All numbers are Rust core measurements. The Python API adds a constant PyO3 boundary cost of roughly 100-200 ns per call on top, independent of feature or window size. See Python overhead below.

Methodology¶


Toolchain	Criterion.rs, bencher output format
Profile	`--release` (full optimizations)
Hardware	Apple M-series
Metric	Median over thousands of iterations
Feature measurement	Per `update()` call with a warmed-up buffer (steady state)
Target measurement	Full `run_research()` pass over 1 000 bars

Benchmarks are located in crates/oryon/benches/. See Reproduce to run them on your own hardware.

Streaming Latency¶

Measured per update() call, buffer full, valid input. This is the cost paid on every live bar.

Features¶

Feature	w=20	w=200
`Ema`	4 ns	4 ns
`SimpleReturn`	4 ns	4 ns
`LogReturn`	7 ns	7 ns
`Sma`	13 ns	144 ns
`ParkinsonVolatility`	16 ns	161 ns
`RogersSatchellVolatility`	25 ns	172 ns
`Kurtosis`	35 ns	504 ns
`Skewness`	35 ns	492 ns
`LinearSlope`	37 ns	369 ns
`Kama`	164 ns	870 ns

Every feature stays under 1 µs at w=200.

Ema, SimpleReturn, and LogReturn are O(1) per update regardless of window size. Sma, Skewness, Kurtosis, LinearSlope, and Kama recompute over the full buffer on each update (O(N)) and scale with window size.
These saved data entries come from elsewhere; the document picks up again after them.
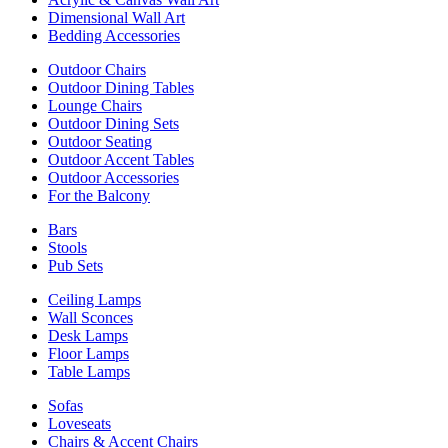
Dimensional Wall Art
Bedding Accessories
Outdoor Chairs
Outdoor Dining Tables
Lounge Chairs
Outdoor Dining Sets
Outdoor Seating
Outdoor Accent Tables
Outdoor Accessories
For the Balcony
Bars
Stools
Pub Sets
Ceiling Lamps
Wall Sconces
Desk Lamps
Floor Lamps
Table Lamps
Sofas
Loveseats
Chairs & Accent Chairs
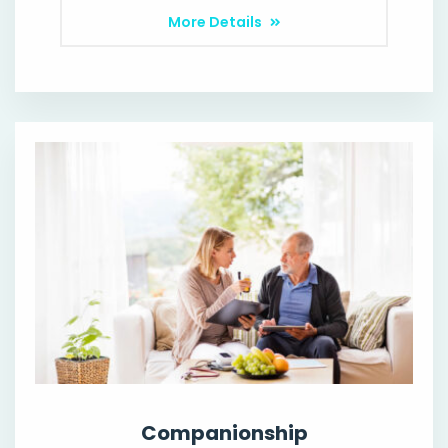
More Details
Companionship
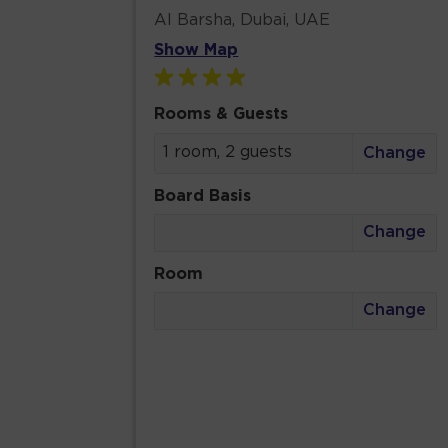
Al Barsha, Dubai, UAE
Show Map
Rooms & Guests
1 room, 2 guests
Change
Board Basis
Change
Room
Change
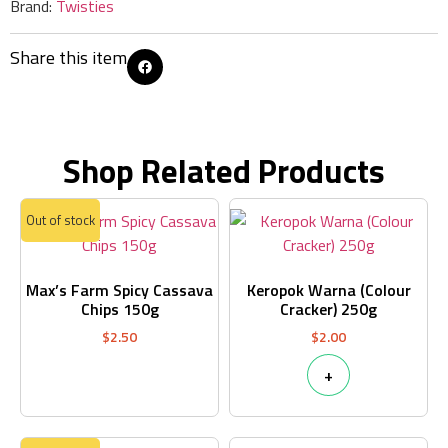
Brand:
Twisties
Share this item
Shop Related Products
Out of stock
Max’s Farm Spicy Cassava
Keropok Warna (Colour
Chips 150g
Cracker) 250g
$
2.50
$
2.00
+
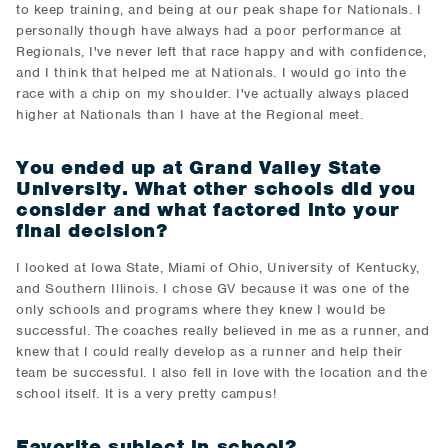
to keep training, and being at our peak shape for Nationals. I
personally though have always had a poor performance at
Regionals, I've never left that race happy and with confidence,
and I think that helped me at Nationals. I would go into the
race with a chip on my shoulder. I've actually always placed
higher at Nationals than I have at the Regional meet.
You ended up at Grand Valley State
University. What other schools did you
consider and what factored into your
final decision?
I looked at Iowa State, Miami of Ohio, University of Kentucky,
and Southern Illinois. I chose GV because it was one of the
only schools and programs where they knew I would be
successful. The coaches really believed in me as a runner, and
knew that I could really develop as a runner and help their
team be successful. I also fell in love with the location and the
school itself. It is a very pretty campus!
Favorite subject in school?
Research mode cost for features

FeaturePipeline.run_research() calls update() in a loop. The total cost to process a dataset is simply update latency × number of bars.

Example: Sma at w=200 (144 ns/update) over 1 000 000 bars ≈ 144 ms.

Scalers¶

Scaler	w=20	w=200
`FixedZScore`	1 ns	1 ns
`RollingZScore`	35 ns	496 ns

FixedZScore is stateless: fixed parameters mean no buffer to maintain (O(1), constant). RollingZScore recomputes mean and std over the full buffer on each update (O(N)) and scales with window size, matching Sma in character.

Operators¶

Operators are stateless. No window parameter. a single latency is reported.

Operator	Latency
`Subtract`	2 ns
`NegLog`	4 ns

All operators are O(1): they perform a fixed arithmetic operation with no buffer or state.

Research Throughput¶

Measured per run_research() call over 1 000 bars. Targets are research-only and never called in live trading.

Target	h=20 / 1k bars	h=200 / 1k bars
`FutureReturn`	1.9 µs	1.7 µs
`FutureCTCVolatility`	28 µs	280 µs
`FutureLinearSlope`	31 µs	287 µs

FutureReturn is O(N) independent of horizon. FutureCTCVolatility and FutureLinearSlope are O(N · h): cost scales linearly with both dataset size and horizon.

Python overhead¶

The PyO3 boundary adds roughly 100-200 ns per call on top of the Rust numbers above. This cost is constant: it does not depend on the feature, the window size, or the number of outputs.

At w=200, the most expensive feature in Python is therefore Kama at roughly 1 µs total. Every other feature remains under 400 ns end-to-end.

Reproduce¶

cargo bench --bench features  -- --output-format bencher
cargo bench --bench scalers   -- --output-format bencher
cargo bench --bench operators -- --output-format bencher
cargo bench --bench targets   -- --output-format bencher
cargo bench --bench ops       -- --output-format bencher

Or with make:

make bench-rust

Re-run after any change to the Rust core. Results will vary by hardware.